Rebecca Lucy Taylor, now best known by her stage name, Self Esteem, spent years being told what to do. For a decade she was half of the much-loved indie folk duo Slow Club, who disbanded in 2017. Their fans were devastated when they broke up, but for Taylor it had been stifling, creatively and otherwise. As the only woman on stage she was told to “stop showing off”; and that “if you weren’t doing this you’d be working in McDonald’s, so try to cheer up”. She speaks these words in her own voice – calm, accepting, strictly Rotherham – on her second solo album, Prioritise Pleasure, on which Self Esteem is the one doing the telling, the advising, the taking-up space.
Self Esteem is a stark departure from the mellow musings of Slow Club: this is 1980s Madonna, the Spice Girls, knee-high boots, fizzy cola. Nothing is understated. She is thoughtful, bemused, sure of nothing but her own feelings yet always firmly rooted, speaking from the inside, looking out. “I’m human/What are you?”, she asks on “Hobbies 2”, an echo of a previous lyric: “You say I’m a nightmare/What does that make you?”.
Though it is stylistically consistent with her debut, Compliments Please, Prioritise Pleasure is bigger, louder and darker. In Taylor’s world, being rooted in one’s emotions is a method of survival. She finds a musical anchor in torrents of rage, which bubble up and overflow at every juncture, in vast choruses, lucid lyrics and driving percussion (she has played drums since she was 13). And how could they not when so many of us, in our own way, are being told just to “fit in that little dress of yours” – when past relationships made Taylor “doubt [her] life”; when she “served you/Because I didn’t know how not to”?

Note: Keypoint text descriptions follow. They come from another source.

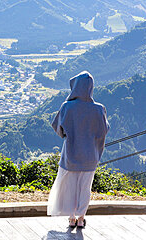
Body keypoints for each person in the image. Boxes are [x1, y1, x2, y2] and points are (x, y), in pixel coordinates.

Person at [47, 71, 109, 228]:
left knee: (70, 186)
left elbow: (58, 129)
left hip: (71, 155)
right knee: (85, 188)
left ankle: (72, 217)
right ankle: (81, 218)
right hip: (90, 156)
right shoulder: (99, 109)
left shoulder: (67, 107)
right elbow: (104, 130)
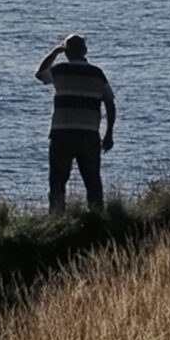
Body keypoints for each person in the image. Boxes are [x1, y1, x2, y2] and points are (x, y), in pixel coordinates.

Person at [35, 33, 116, 212]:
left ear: (67, 52)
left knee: (57, 181)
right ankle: (97, 218)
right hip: (89, 133)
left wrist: (56, 51)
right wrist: (109, 133)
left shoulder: (60, 70)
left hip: (62, 133)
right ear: (85, 51)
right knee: (93, 181)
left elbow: (40, 74)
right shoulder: (97, 73)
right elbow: (110, 103)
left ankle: (57, 218)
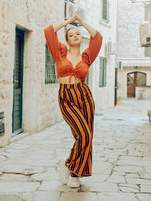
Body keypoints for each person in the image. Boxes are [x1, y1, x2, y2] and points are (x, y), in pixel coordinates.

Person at [44, 10, 103, 188]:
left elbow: (98, 37)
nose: (75, 35)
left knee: (86, 136)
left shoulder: (87, 56)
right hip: (67, 97)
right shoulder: (60, 52)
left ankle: (75, 174)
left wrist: (81, 22)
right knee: (83, 134)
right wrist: (69, 20)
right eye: (71, 34)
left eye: (78, 34)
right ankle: (70, 164)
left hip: (84, 96)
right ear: (67, 40)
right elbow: (48, 31)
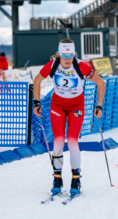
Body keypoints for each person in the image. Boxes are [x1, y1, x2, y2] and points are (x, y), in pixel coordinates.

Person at [33, 38, 105, 196]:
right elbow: (37, 80)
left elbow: (101, 83)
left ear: (74, 54)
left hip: (76, 107)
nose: (66, 59)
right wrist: (36, 103)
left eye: (70, 55)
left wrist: (98, 105)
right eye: (64, 55)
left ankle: (75, 178)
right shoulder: (52, 65)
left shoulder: (81, 66)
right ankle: (57, 178)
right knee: (58, 141)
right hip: (57, 106)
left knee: (72, 140)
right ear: (59, 54)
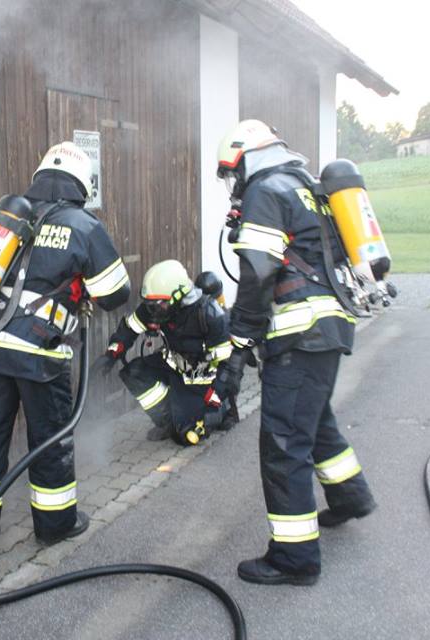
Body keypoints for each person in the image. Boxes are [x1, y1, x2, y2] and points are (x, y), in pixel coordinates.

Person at [212, 120, 376, 586]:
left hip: (299, 335)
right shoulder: (307, 188)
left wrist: (239, 343)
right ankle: (350, 497)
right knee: (315, 420)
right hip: (329, 328)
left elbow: (259, 273)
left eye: (232, 172)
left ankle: (295, 558)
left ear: (246, 159)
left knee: (284, 443)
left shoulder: (266, 192)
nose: (234, 184)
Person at [0, 141, 130, 547]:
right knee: (50, 440)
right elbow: (116, 293)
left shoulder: (12, 218)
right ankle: (55, 525)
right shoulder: (83, 226)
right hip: (37, 354)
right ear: (81, 183)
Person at [96, 260, 236, 445]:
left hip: (202, 380)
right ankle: (167, 422)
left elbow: (229, 366)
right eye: (150, 304)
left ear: (177, 297)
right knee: (134, 372)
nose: (152, 311)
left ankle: (223, 411)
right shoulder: (158, 309)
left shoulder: (209, 314)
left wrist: (215, 397)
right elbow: (129, 329)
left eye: (158, 304)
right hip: (174, 366)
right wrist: (111, 354)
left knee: (186, 436)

Throughout the album, the colossal proportions of the vocals – scream-sung by a choir, part Arcade Fire, part Kanye West and Bon Iver – act as rallying cries. Opener “I’m Fine” begins with a slow, defiant marching beat and a far-off tune that sounds like a call to arms. As the song builds, the chorus splits into full gospel harmony: “No, not me/I won’t rein in my need to be completely free”. The result is a stratospheric type of beauty, but the fuel is hot-blooded fury.
Prioritise Pleasure crackles with the energy of an electrical storm, created by the friction of certainty and uncertainty. Taylor is demanding (“prioritise pleasuring me”) and occasionally frivolous (“So I leave you on read/And I don’t care how you feel about it”) – but lines that risk being read in isolation as self-centred millennial-talk are in context bold statements of autonomy in a landscape otherwise defined by sadness and uncertainty. “I’ve never just enjoyed the moment happening right now/I’ve never known how”, she sings on the title track. Later on “John Elton”, she discovers an ex has settled down and had a child, and on “I Do This All The Time” she recalls that “the best night of your life was the absolute worst of mine”.
Through all this, Self Esteem still draws us to the dancefloor, still channels the glamour that she wanted to adopt when she went solo. She turns mainstream pop into an act of rebellion, manipulating a genre defined by its shiny artifice into something raw and real. “Moody” sparkles with a playful beat and singalong chorus but is disrupted by slow-motion, distorted verses. “Prioritise Pleasure” is catchy and singable in the verse, but explodes into a rapturous chorus that catches its listener off guard. The pockets of spoken word – such as the quotes from her former managers – feel honest and seamless, though they are sonically incongruous with the pounding stadium-fillers. Playing live, she dances girlband-esque choreography with her backing singers in a display of sisterhood.
These contrasts and interruptions, high highs and low lows, make perfect sense: this is how, we are led to believe, Self Esteem lives. The record pulls us through base emotions – hunger, freedom, derangement and pleasure, pleasure, pleasure – and hovers on extremes. “I don’t know s**t” is shouted over and over again over pounding drums in “How Can I Help You”; in “Still Reigning” she feels “everything, nothing at all” over gentle, forgiving strings.
Still, Self Esteem remains rooted to the spot – she even uses it as a motif (“Be as one/Hold on/Steady stand”, she sings on “I Do This all the Time”, recalling a track from her first album, “Steady I Stand”). On the last song, “Just Kids”, a huge final outpouring of just strings and melt-in-the-mouth harmonies, she is “So excited to see me through your eyes” – a reversal, perhaps, of all that looking outwards. The melody – and thickly layered vocals – recalls the opening track. But where “I’m Fine” began with Taylor’s solo voice and grew into harmony, “Just Kids” does the opposite: suddenly, when you think it can’t get any bigger, she’s alone again, and the party’s over.
This is a record of rage and forgiveness, courage and fear. It is less a statement of identity and more a statement of existence. On Prioritise Pleasure, Self Esteem has kept her promise from the first track: complete freedom.